Content starts
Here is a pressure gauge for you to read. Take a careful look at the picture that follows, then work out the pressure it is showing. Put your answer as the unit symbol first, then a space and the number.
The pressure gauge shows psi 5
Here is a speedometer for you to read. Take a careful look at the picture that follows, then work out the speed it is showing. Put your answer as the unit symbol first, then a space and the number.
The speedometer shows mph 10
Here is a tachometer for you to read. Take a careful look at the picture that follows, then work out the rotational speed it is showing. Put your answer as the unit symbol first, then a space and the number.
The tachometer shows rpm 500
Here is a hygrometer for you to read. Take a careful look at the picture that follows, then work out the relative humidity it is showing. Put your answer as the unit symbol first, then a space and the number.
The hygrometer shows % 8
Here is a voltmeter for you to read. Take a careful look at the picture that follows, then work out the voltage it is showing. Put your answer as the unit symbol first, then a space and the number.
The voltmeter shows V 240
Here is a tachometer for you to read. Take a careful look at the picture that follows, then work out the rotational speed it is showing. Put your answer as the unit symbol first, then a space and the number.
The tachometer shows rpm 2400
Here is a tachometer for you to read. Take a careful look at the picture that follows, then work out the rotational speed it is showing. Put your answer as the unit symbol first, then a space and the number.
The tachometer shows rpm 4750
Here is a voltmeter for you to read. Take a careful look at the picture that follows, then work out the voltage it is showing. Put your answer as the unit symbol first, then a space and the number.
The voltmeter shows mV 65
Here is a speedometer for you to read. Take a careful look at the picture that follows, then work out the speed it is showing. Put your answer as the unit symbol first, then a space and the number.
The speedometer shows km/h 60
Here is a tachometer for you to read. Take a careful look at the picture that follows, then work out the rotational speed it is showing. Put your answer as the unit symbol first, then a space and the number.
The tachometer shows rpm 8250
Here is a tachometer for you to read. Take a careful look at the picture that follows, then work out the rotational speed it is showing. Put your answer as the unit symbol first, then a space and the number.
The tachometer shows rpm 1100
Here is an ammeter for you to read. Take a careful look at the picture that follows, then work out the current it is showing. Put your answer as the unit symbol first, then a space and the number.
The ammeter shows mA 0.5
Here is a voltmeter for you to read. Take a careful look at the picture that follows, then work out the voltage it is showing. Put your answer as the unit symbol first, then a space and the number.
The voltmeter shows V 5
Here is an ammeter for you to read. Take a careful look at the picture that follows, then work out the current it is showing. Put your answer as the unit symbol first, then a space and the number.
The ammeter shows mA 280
Content ends
**PROBLEM REQUIREMENTS**: Copy all of the lines above word for word, in their original order.

**OUTPUT FOR THIS TASK**:
Here is a pressure gauge for you to read. Take a careful look at the picture that follows, then work out the pressure it is showing. Put your answer as the unit symbol first, then a space and the number.
The pressure gauge shows psi 5
Here is a speedometer for you to read. Take a careful look at the picture that follows, then work out the speed it is showing. Put your answer as the unit symbol first, then a space and the number.
The speedometer shows mph 10
Here is a tachometer for you to read. Take a careful look at the picture that follows, then work out the rotational speed it is showing. Put your answer as the unit symbol first, then a space and the number.
The tachometer shows rpm 500
Here is a hygrometer for you to read. Take a careful look at the picture that follows, then work out the relative humidity it is showing. Put your answer as the unit symbol first, then a space and the number.
The hygrometer shows % 8
Here is a voltmeter for you to read. Take a careful look at the picture that follows, then work out the voltage it is showing. Put your answer as the unit symbol first, then a space and the number.
The voltmeter shows V 240
Here is a tachometer for you to read. Take a careful look at the picture that follows, then work out the rotational speed it is showing. Put your answer as the unit symbol first, then a space and the number.
The tachometer shows rpm 2400
Here is a tachometer for you to read. Take a careful look at the picture that follows, then work out the rotational speed it is showing. Put your answer as the unit symbol first, then a space and the number.
The tachometer shows rpm 4750
Here is a voltmeter for you to read. Take a careful look at the picture that follows, then work out the voltage it is showing. Put your answer as the unit symbol first, then a space and the number.
The voltmeter shows mV 65
Here is a speedometer for you to read. Take a careful look at the picture that follows, then work out the speed it is showing. Put your answer as the unit symbol first, then a space and the number.
The speedometer shows km/h 60
Here is a tachometer for you to read. Take a careful look at the picture that follows, then work out the rotational speed it is showing. Put your answer as the unit symbol first, then a space and the number.
The tachometer shows rpm 8250
Here is a tachometer for you to read. Take a careful look at the picture that follows, then work out the rotational speed it is showing. Put your answer as the unit symbol first, then a space and the number.
The tachometer shows rpm 1100
Here is an ammeter for you to read. Take a careful look at the picture that follows, then work out the current it is showing. Put your answer as the unit symbol first, then a space and the number.
The ammeter shows mA 0.5
Here is a voltmeter for you to read. Take a careful look at the picture that follows, then work out the voltage it is showing. Put your answer as the unit symbol first, then a space and the number.
The voltmeter shows V 5
Here is an ammeter for you to read. Take a careful look at the picture that follows, then work out the current it is showing. Put your answer as the unit symbol first, then a space and the number.
The ammeter shows mA 280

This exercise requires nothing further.